* Supplied records *
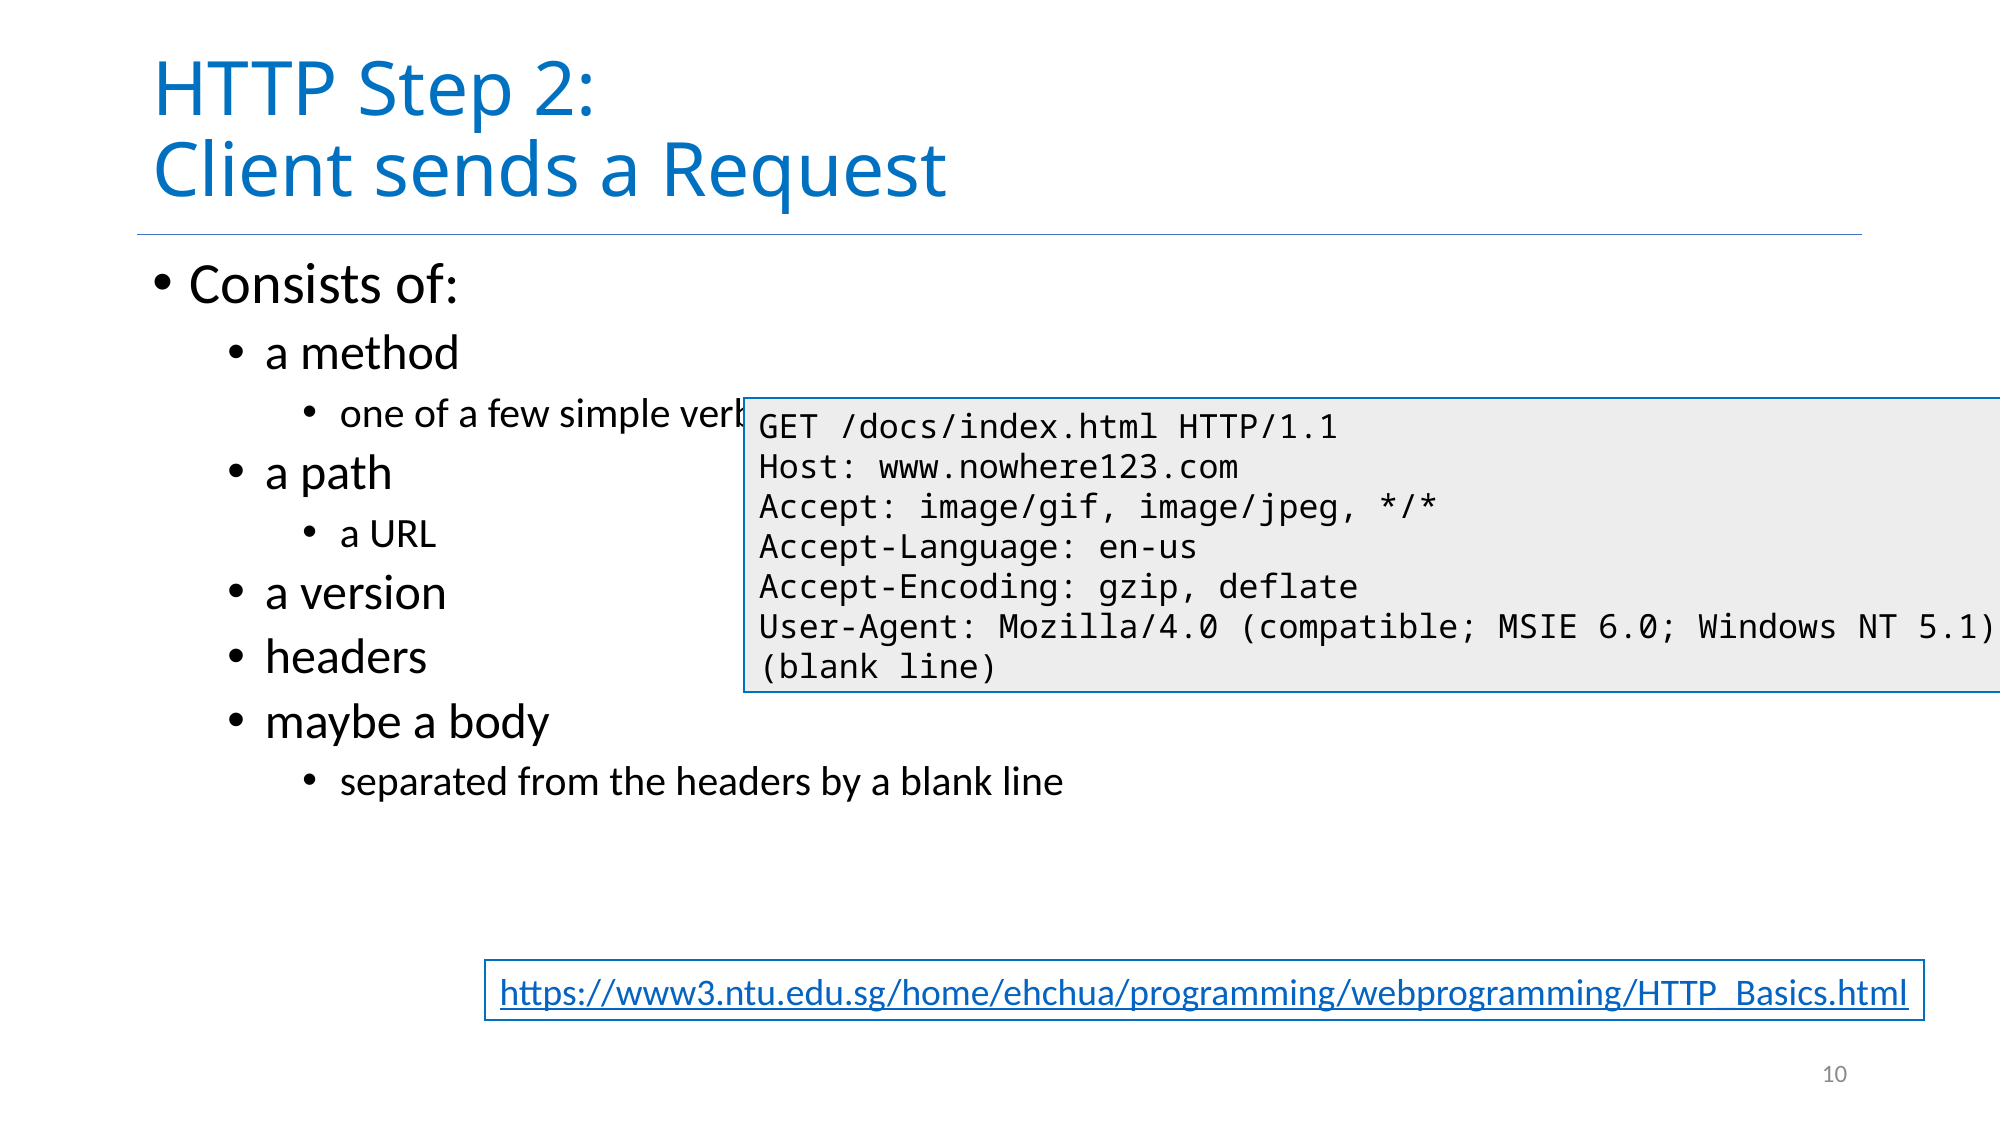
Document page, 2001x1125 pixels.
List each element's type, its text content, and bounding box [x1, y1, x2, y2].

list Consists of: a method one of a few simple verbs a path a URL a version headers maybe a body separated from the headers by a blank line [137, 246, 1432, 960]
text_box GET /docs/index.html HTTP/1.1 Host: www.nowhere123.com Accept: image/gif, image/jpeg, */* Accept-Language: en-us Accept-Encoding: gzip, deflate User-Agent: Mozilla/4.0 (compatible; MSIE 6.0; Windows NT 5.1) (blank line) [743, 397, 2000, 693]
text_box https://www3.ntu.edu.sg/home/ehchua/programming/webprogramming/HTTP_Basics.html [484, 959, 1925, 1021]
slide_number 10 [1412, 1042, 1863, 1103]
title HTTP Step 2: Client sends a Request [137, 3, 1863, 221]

* What you should do *
For each record above, write out every line exactly and skip the pictures.

* Solution below *
Document page, 2001x1125 pixels.
List each element's type, its text content, and bounding box [x1, y1, x2, y2].

list Consists of: a method one of a few simple verbs a path a URL a version headers maybe a body separated from the headers by a blank line [137, 246, 1432, 960]
text_box GET /docs/index.html HTTP/1.1 Host: www.nowhere123.com Accept: image/gif, image/jpeg, */* Accept-Language: en-us Accept-Encoding: gzip, deflate User-Agent: Mozilla/4.0 (compatible; MSIE 6.0; Windows NT 5.1) (blank line) [743, 397, 2000, 693]
text_box https://www3.ntu.edu.sg/home/ehchua/programming/webprogramming/HTTP_Basics.html [484, 959, 1925, 1021]
slide_number 10 [1412, 1042, 1863, 1103]
title HTTP Step 2: Client sends a Request [137, 3, 1863, 221]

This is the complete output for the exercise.